According to a recent survey by The Federal Trade Commission, 8.3 million American adults, or 3.5 percent of all American adults were victims of identity theft in 2005.

The survey cited that of the victims, 3.2 million experienced misuse of their existing credit card accounts, 3.3 million experienced misuse of non-credit card accounts and 1.8 million victims found new accounts were opened using their personal information.

“Identity theft can happen to anyone; it doesn’t matter who you are or where you live,” said Glenn Muske, Oklahoma State University Cooperative Extension Service interim associate dean, assistant director family and consumer sciences. “People need to learn to discourage identity thieves and monitor their records to spot suspicious activity on their financial records.”

The costs associated with identity theft varied widely according to the survey. The survey looked at the value by looking at the cost of the goods or services that the thieves obtained. Thieves obtained goods or services worth $500 or less in at least half the incidents; however, in 10 percent of the cases thieves got at least $6,000 worth of goods or services.

Some thieves may get information from businesses or institutions by stealing records from employers, bribing or conning an employee who has access to the records, or hacking into the organizations’ computers.

Muske said these are just some of the ways of stealing an identity.
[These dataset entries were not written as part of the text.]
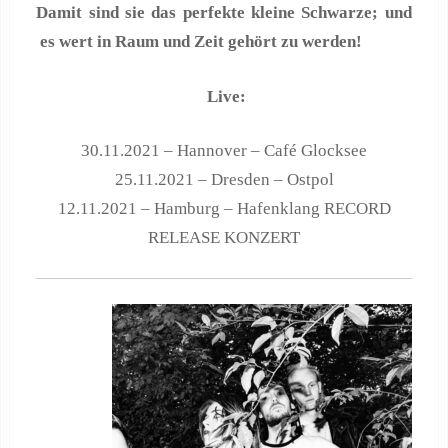
Damit sind sie das perfekte kleine Schwarze; und
es wert in Raum und Zeit gehört zu werden!
Live:
30.11.2021 – Hannover – Café Glocksee
25.11.2021 – Dresden – Ostpol
12.11.2021 – Hamburg – Hafenklang RECORD
RELEASE KONZERT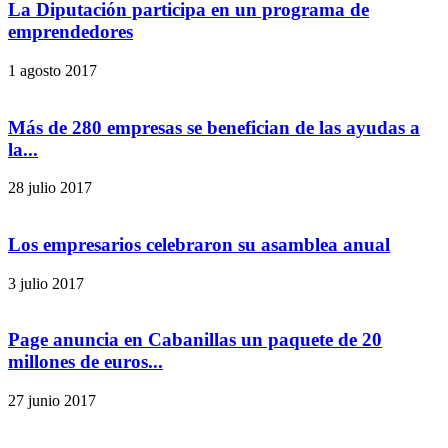
La Diputación participa en un programa de
emprendedores
1 agosto 2017
Más de 280 empresas se benefician de las ayudas a
la...
28 julio 2017
Los empresarios celebraron su asamblea anual
3 julio 2017
Page anuncia en Cabanillas un paquete de 20
millones de euros...
27 junio 2017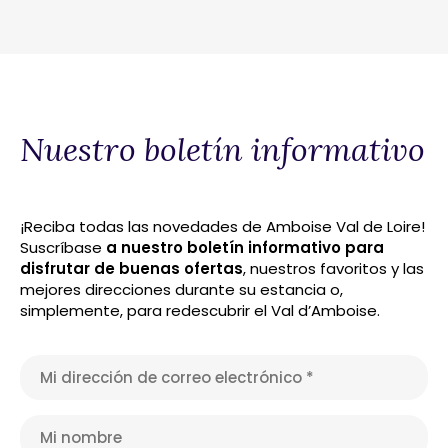
Nuestro boletín informativo
¡Reciba todas las novedades de Amboise Val de Loire!
Suscríbase
a nuestro boletín informativo para
disfrutar de buenas ofertas
, nuestros favoritos y las
mejores direcciones durante su estancia o,
simplemente, para redescubrir el Val d’Amboise.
Other identity theft methods include thieves rummaging through trash or stealing mail which may include bank and credit card statements, pre-approved credit offers, checks or tax information.

They also may get information by posing as legitimate business or government officials or by getting consumers to respond to bogus electronic mail messages and reveal sensitive information.

“Once identity thieves have the information, they may go on spending sprees using your credit card or open new credit card accounts using your name, date of birth and Social Security number,” Muske said. “When the bills don’t get paid, the account is reported back to your credit report. Thieves might use your name to take out an auto loan, establish phone service or open a bank account.”

Muske said by cautiously managing personal information and being aware of the issue, consumers can help guard against identity theft. For example:

—Don’t give out personal information on the phone, through the mail or over the Internet unless you have initiated the contact or are sure you know who you are dealing with. Confirm that you are dealing with a legitimate representative of a legitimate company or organization by contacting their Web site or calling customer service using the number on your account statement or in the telephone book.

—Don’t carry your Social Security card around with you; store it in a safe place.

—Secure personal information in your home, especially if you have roommates, are employing outside help or having service done in the home.

—Deposit outgoing mail in post office collection boxes or at the post office rather than in an unsecured mailbox. Remove mail from your mail box promptly.

—Carry only the identification information and the number of credit and debit cards that you actually need.

—Ask about security information at your workplace, doctors’ offices and at other locations where personal information is collected from you.

—Give your Social Security number only when absolutely necessary. Use other identification whenever possible.

—Pay attention to billing cycles and follow-up with the creditor if a statement doesn’t arrive on time.

—Cancel all unused credit cards.

—Carefully and routinely monitor and check your credit card, bank and other financial statements for accuracy.

 The FTC has a publication, “To Buy or Not to Buy: Identity Theft Spawns New Products and Services to Help Minimize Risk,” to help consumers evaluate if they should initiate fraud alerts or credit freezes or invest in identity theft services and products that are for sale.